The interior space of Irina Nakhova’s apartment was central to her artistic work. She lived in the Soviet Union during the 1980s, where the state supported artists working in the predominant socialist realist style – art ‘national in form and socialist in content’. As an unofficial artist, she did not have access to exhibition spaces or art materials, which were reserved for state-approved artists. However since the 1960s, intellectuals and unofficial artists had been turning their apartments and studios into creative spaces for exhibitions and debates. Nakhova went one step further, transforming her flat into her art installations.
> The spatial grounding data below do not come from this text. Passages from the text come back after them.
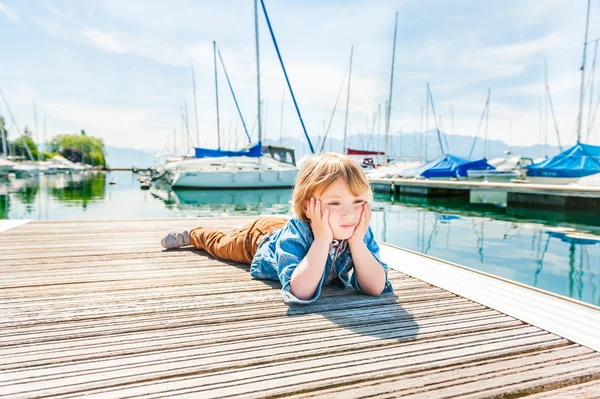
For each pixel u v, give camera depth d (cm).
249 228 227
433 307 167
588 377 109
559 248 498
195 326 142
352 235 168
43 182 2973
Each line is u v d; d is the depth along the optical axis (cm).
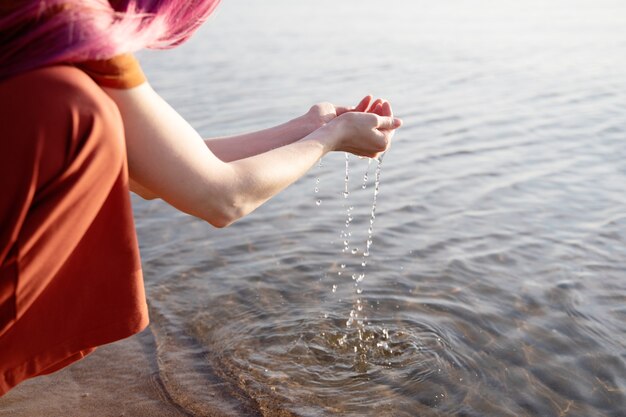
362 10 1523
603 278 385
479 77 877
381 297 373
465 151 603
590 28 1201
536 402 285
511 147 610
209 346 331
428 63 963
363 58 1005
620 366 307
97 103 112
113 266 128
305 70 938
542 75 880
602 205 483
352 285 385
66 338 129
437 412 281
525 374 304
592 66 920
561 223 456
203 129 679
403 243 432
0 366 126
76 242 120
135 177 129
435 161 579
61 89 110
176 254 423
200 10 133
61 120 110
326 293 379
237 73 928
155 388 296
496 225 455
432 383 301
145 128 123
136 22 119
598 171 548
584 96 774
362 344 333
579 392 291
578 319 346
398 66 948
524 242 430
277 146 174
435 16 1405
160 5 123
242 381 304
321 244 433
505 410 280
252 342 335
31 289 118
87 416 276
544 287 377
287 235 446
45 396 289
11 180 109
For Room No. 2, Nakhova removed the furniture from the 4 x 4 m² living room of her apartment, covered the surfaces with white paper and layered them with grey and black shapes. Recreated here, Room No. 2 was the second of four ‘total installations’ that she made in the apartment between 1983 and 1986, each existing for two weeks at a time. There, she experimented with disorientating those who stepped into the space, ‘wanting to show pictorial space and kind of get inside it, and on the other hand, to simply destroy the space that’s around me’.
Room No. 2 became a space for artistic debates for the tight-knit community of Moscow conceptualist artists, documented by the German theorist and filmmaker Sabine Haensgen.
Nakhova’s 1989 paintings Simultaneous Contrast experiment with the shift between two-dimensional and three-dimensional space. Borrowing details from a 1930s Soviet album of photographs, Nakhova produced abstract forms from material linked with the Soviet system.